Data records Block Start

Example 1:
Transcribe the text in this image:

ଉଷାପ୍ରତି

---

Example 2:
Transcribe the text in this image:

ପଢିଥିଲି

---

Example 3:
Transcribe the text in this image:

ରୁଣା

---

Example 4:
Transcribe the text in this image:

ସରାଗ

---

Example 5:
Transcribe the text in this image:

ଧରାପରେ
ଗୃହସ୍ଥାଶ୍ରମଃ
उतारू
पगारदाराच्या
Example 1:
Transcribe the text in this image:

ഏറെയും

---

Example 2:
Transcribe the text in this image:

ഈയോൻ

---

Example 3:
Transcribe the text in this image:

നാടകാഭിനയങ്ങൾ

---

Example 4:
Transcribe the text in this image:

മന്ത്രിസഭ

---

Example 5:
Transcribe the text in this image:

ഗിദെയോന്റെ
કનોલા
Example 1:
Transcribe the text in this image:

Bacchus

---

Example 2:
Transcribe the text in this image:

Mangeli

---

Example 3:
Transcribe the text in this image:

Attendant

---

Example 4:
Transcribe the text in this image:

Data records Block End

Reproduce the entries in full, exactly as written.

■ Output of the task
Example 1:
Transcribe the text in this image:

ଉଷାପ୍ରତି

---

Example 2:
Transcribe the text in this image:

ପଢିଥିଲି

---

Example 3:
Transcribe the text in this image:

ରୁଣା

---

Example 4:
Transcribe the text in this image:

ସରାଗ

---

Example 5:
Transcribe the text in this image:

ଧରାପରେ
ଗୃହସ୍ଥାଶ୍ରମଃ
उतारू
पगारदाराच्या
Example 1:
Transcribe the text in this image:

ഏറെയും

---

Example 2:
Transcribe the text in this image:

ഈയോൻ

---

Example 3:
Transcribe the text in this image:

നാടകാഭിനയങ്ങൾ

---

Example 4:
Transcribe the text in this image:

മന്ത്രിസഭ

---

Example 5:
Transcribe the text in this image:

ഗിദെയോന്റെ
કનોલા
Example 1:
Transcribe the text in this image:

Bacchus

---

Example 2:
Transcribe the text in this image:

Mangeli

---

Example 3:
Transcribe the text in this image:

Attendant

---

Example 4:
Transcribe the text in this image:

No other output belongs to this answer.